We had no remorse about our choice of entertainment with "Something's Afoot," a murder mystery musical spoofing Agatha Christie's "Ten Little Indians" that, according to director Tom Width, Swift Creek Mill had produced 25 years ago. Not to point out the obvious, but I did a lot of things in 1992 that I'd just as soon not repeat now (one incident involved lemon drops and that's all I'll say about that), but Swift Creek had no such compunction.

Adding drama to drama, he also told us to check out the creek because the water coming down from under Route 1 was battling with the roiling water from the rain on this side, making for some mighty agitation. Of course I trooped outside during intermission with my willing accomplice to see nature's churning spectacle.

The story of guests being invited to an English lake country manor house for a weekend was all kinds of fun with French malapropisms ("Quelle fromage!"), a maid with a pitch-perfect Cockney accent, multiple unlikely death scenarios (poison dart, missing step, falling shield) and near-constant laughter at the top-notch cast's delivery.

Jacqueline Jones was made for the role of Miss Tweed (in a tweed suit, natch), all efficiency and suspicion, while it was impossible not to keep an eye on John Mincks' every move (casually at the fireplace adjusting his junk after fondling a fellow guest) as the crafty nephew trying to secure his inheritance.

Not for a second did the play let us forget it was all one big device, never more evident than when one guest tells another, "We'll leave as soon as it's climatically possible."

The four of us left once the play was smoking its metaphorical cigarette, only to get right back off the highway when we saw a sign for a crash ahead.
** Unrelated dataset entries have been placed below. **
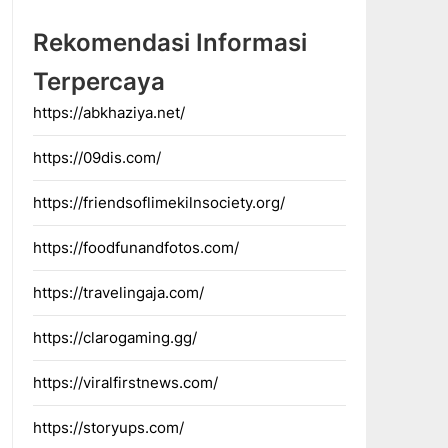
Rekomendasi Informasi
Terpercaya
https://abkhaziya.net/
https://09dis.com/
https://friendsoflimekilnsociety.org/
https://foodfunandfotos.com/
https://travelingaja.com/
https://clarogaming.gg/
https://viralfirstnews.com/
https://storyups.com/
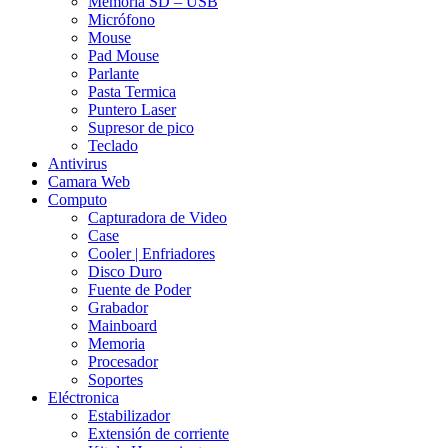
Memoria SD – USB
Micrófono
Mouse
Pad Mouse
Parlante
Pasta Termica
Puntero Laser
Supresor de pico
Teclado
Antivirus
Camara Web
Computo
Capturadora de Video
Case
Cooler | Enfriadores
Disco Duro
Fuente de Poder
Grabador
Mainboard
Memoria
Procesador
Soportes
Eléctronica
Estabilizador
Extensión de corriente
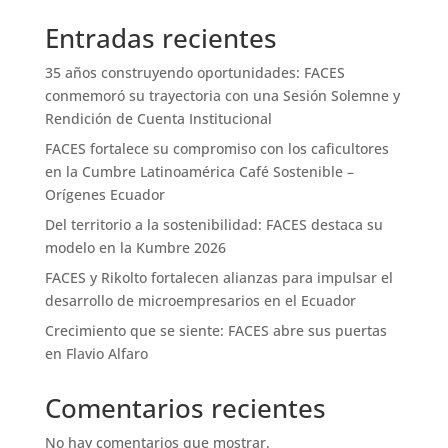
Entradas recientes
35 años construyendo oportunidades: FACES
conmemoró su trayectoria con una Sesión Solemne y
Rendición de Cuenta Institucional
FACES fortalece su compromiso con los caficultores
en la Cumbre Latinoamérica Café Sostenible –
Orígenes Ecuador
Del territorio a la sostenibilidad: FACES destaca su
modelo en la Kumbre 2026
FACES y Rikolto fortalecen alianzas para impulsar el
desarrollo de microempresarios en el Ecuador
Crecimiento que se siente: FACES abre sus puertas
en Flavio Alfaro
Comentarios recientes
No hay comentarios que mostrar.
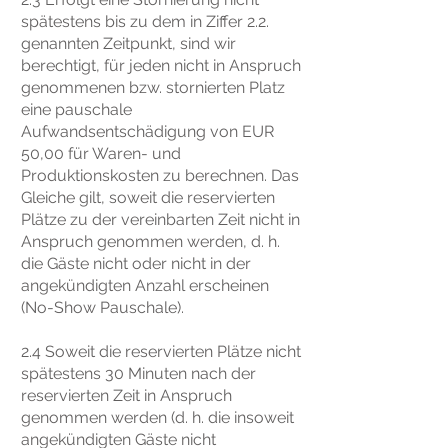
spätestens bis zu dem in Ziffer 2.2.
genannten Zeitpunkt, sind wir
berechtigt, für jeden nicht in Anspruch
genommenen bzw. stornierten Platz
eine pauschale
Aufwandsentschädigung von EUR
50,00 für Waren- und
Produktionskosten zu berechnen. Das
Gleiche gilt, soweit die reservierten
Plätze zu der vereinbarten Zeit nicht in
Anspruch genommen werden, d. h.
die Gäste nicht oder nicht in der
angekündigten Anzahl erscheinen
(No-Show Pauschale).
2.4 Soweit die reservierten Plätze nicht
spätestens 30 Minuten nach der
reservierten Zeit in Anspruch
genommen werden (d. h. die insoweit
angekündigten Gäste nicht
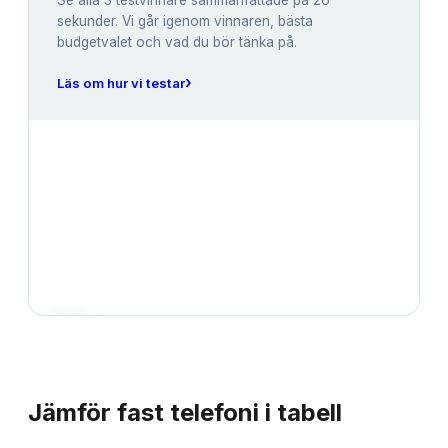
Se alla
3
testvinnare sammanfattade på 26
sekunder. Vi går igenom vinnaren, bästa
budgetvalet och vad du bör tänka på.
›
Läs om hur vi testar
JÄMFÖRELSE
Jämför
fast telefoni
i tabell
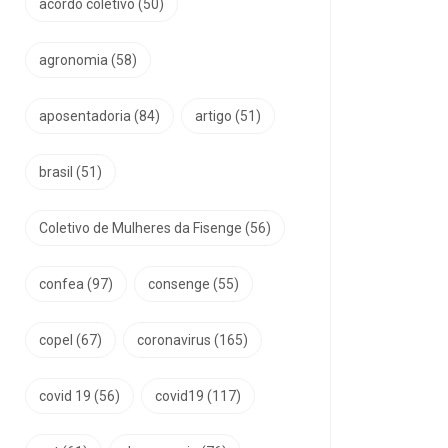
acordo coletivo
(50)
agronomia
(58)
aposentadoria
(84)
artigo
(51)
brasil
(51)
Coletivo de Mulheres da Fisenge
(56)
confea
(97)
consenge
(55)
copel
(67)
coronavirus
(165)
covid 19
(56)
covid19
(117)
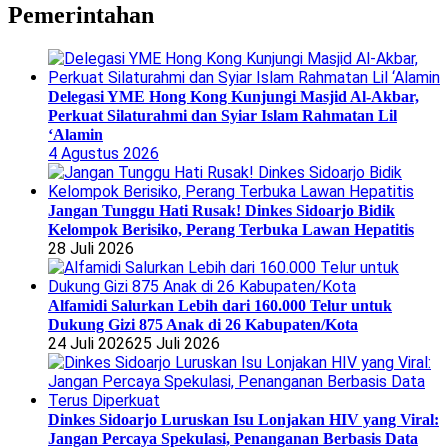
Pemerintahan
Delegasi YME Hong Kong Kunjungi Masjid Al-Akbar,
Perkuat Silaturahmi dan Syiar Islam Rahmatan Lil
‘Alamin
4 Agustus 2026
Jangan Tunggu Hati Rusak! Dinkes Sidoarjo Bidik
Kelompok Berisiko, Perang Terbuka Lawan Hepatitis
28 Juli 2026
Alfamidi Salurkan Lebih dari 160.000 Telur untuk
Dukung Gizi 875 Anak di 26 Kabupaten/Kota
24 Juli 2026
25 Juli 2026
Dinkes Sidoarjo Luruskan Isu Lonjakan HIV yang Viral:
Jangan Percaya Spekulasi, Penanganan Berbasis Data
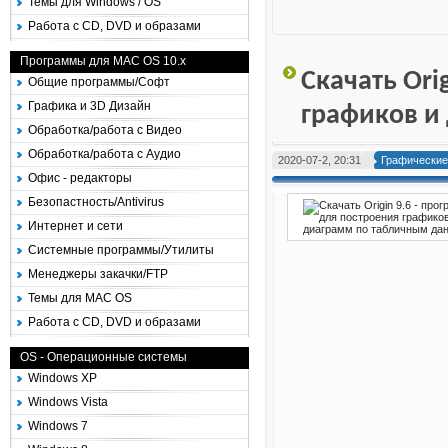
Темы для Windows / OS
Работа с CD, DVD и образами
Программы для MAC OS 10.x
Скачать Ori
Общие программы/Софт
Графика и 3D Дизайн
графиков и
Обработка/работа с Видео
Обработка/работа с Аудио
2020-07-2, 20:31
Графические
Офис - редакторы
Безопастность/Antivirus
Интернет и сети
Системные программы/Утилиты
Менеджеры закачки/FTP
Темы для MAC OS
Работа с CD, DVD и образами
OS - Операционные системы
Windows XP
Windows Vista
Windows 7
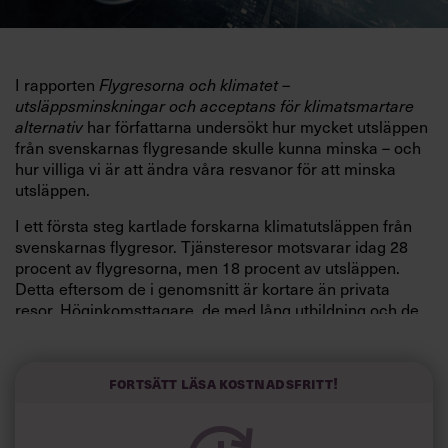
I rapporten
Flygresorna och klimatet –
utsläppsminskningar och acceptans för klimatsmartare
har författarna undersökt hur mycket utsläppen
alternativ
från svenskarnas flygresande skulle kunna minska – och
hur villiga vi är att ändra våra resvanor för att minska
utsläppen.
I ett första steg kartlade forskarna klimatutsläppen från
svenskarnas flygresor. Tjänsteresor motsvarar idag 28
procent av flygresorna, men 18 procent av utsläppen.
Detta eftersom de i genomsnitt är kortare än privata
resor. Höginkomsttagare, de med lång utbildning och de
som bor i storstadsregionerna står för största delen av
utsläppen när det gäller tjänsteresor. De flesta är också
män – kvinnor står bara för 23 procent av utsläppen från
Fortsätt läsa kostnadsfritt!
tjänsteresor.
När det gäller hur mycket det skulle gå att minska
The nearest exit took us on a soul-less stretch of road that put me closer to Philip Morris than I'd ever been, involved some screaming at a perceived dangerous moment (it wasn't) and, at one shoddy point, was described as resembling a cow path.

Big deal. Once you've been serenaded about getting a rash from a man with a ginger mustache, it takes a lot more than Commerce Road to sour your night.

Besides, no one wants their evening to end before it's climatically optimal.